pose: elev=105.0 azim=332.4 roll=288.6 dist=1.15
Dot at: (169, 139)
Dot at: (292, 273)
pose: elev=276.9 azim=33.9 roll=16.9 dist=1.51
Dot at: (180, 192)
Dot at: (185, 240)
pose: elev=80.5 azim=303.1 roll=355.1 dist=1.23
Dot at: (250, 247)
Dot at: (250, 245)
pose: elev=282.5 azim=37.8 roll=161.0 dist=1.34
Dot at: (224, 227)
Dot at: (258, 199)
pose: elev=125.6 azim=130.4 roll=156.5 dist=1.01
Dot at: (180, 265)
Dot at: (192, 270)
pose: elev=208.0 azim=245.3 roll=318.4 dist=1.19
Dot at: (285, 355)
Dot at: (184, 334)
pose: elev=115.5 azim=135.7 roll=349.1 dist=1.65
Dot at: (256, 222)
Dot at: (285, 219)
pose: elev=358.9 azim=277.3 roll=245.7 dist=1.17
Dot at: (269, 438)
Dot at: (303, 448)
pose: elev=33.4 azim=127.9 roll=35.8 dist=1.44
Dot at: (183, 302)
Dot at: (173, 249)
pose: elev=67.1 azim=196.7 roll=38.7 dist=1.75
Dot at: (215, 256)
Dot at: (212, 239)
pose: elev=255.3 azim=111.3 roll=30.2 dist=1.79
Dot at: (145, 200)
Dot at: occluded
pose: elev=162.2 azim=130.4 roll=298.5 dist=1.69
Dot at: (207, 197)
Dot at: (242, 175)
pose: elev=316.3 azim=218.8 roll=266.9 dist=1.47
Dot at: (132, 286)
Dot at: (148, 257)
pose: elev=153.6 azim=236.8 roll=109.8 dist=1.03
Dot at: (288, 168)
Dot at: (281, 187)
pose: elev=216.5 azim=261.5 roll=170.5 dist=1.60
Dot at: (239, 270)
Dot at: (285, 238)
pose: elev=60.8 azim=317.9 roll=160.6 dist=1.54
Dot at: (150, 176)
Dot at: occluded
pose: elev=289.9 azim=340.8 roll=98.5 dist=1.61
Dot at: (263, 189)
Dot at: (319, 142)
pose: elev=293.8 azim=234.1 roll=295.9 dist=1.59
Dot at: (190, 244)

# [EXERCISE PROMPT]
Give the lines of the material as a numbered list, leaving out blank lines, from the line containing "pose: elev=276.9 azim=33.9" through the end of the material, both ends included.

# [OUTPUT OF THE TASK]
1. pose: elev=276.9 azim=33.9 roll=16.9 dist=1.51
2. Dot at: (180, 192)
3. Dot at: (185, 240)
4. pose: elev=80.5 azim=303.1 roll=355.1 dist=1.23
5. Dot at: (250, 247)
6. Dot at: (250, 245)
7. pose: elev=282.5 azim=37.8 roll=161.0 dist=1.34
8. Dot at: (224, 227)
9. Dot at: (258, 199)
10. pose: elev=125.6 azim=130.4 roll=156.5 dist=1.01
11. Dot at: (180, 265)
12. Dot at: (192, 270)
13. pose: elev=208.0 azim=245.3 roll=318.4 dist=1.19
14. Dot at: (285, 355)
15. Dot at: (184, 334)
16. pose: elev=115.5 azim=135.7 roll=349.1 dist=1.65
17. Dot at: (256, 222)
18. Dot at: (285, 219)
19. pose: elev=358.9 azim=277.3 roll=245.7 dist=1.17
20. Dot at: (269, 438)
21. Dot at: (303, 448)
22. pose: elev=33.4 azim=127.9 roll=35.8 dist=1.44
23. Dot at: (183, 302)
24. Dot at: (173, 249)
25. pose: elev=67.1 azim=196.7 roll=38.7 dist=1.75
26. Dot at: (215, 256)
27. Dot at: (212, 239)
28. pose: elev=255.3 azim=111.3 roll=30.2 dist=1.79
29. Dot at: (145, 200)
30. Dot at: occluded
31. pose: elev=162.2 azim=130.4 roll=298.5 dist=1.69
32. Dot at: (207, 197)
33. Dot at: (242, 175)
34. pose: elev=316.3 azim=218.8 roll=266.9 dist=1.47
35. Dot at: (132, 286)
36. Dot at: (148, 257)
37. pose: elev=153.6 azim=236.8 roll=109.8 dist=1.03
38. Dot at: (288, 168)
39. Dot at: (281, 187)
40. pose: elev=216.5 azim=261.5 roll=170.5 dist=1.60
41. Dot at: (239, 270)
42. Dot at: (285, 238)
43. pose: elev=60.8 azim=317.9 roll=160.6 dist=1.54
44. Dot at: (150, 176)
45. Dot at: occluded
46. pose: elev=289.9 azim=340.8 roll=98.5 dist=1.61
47. Dot at: (263, 189)
48. Dot at: (319, 142)
49. pose: elev=293.8 azim=234.1 roll=295.9 dist=1.59
50. Dot at: (190, 244)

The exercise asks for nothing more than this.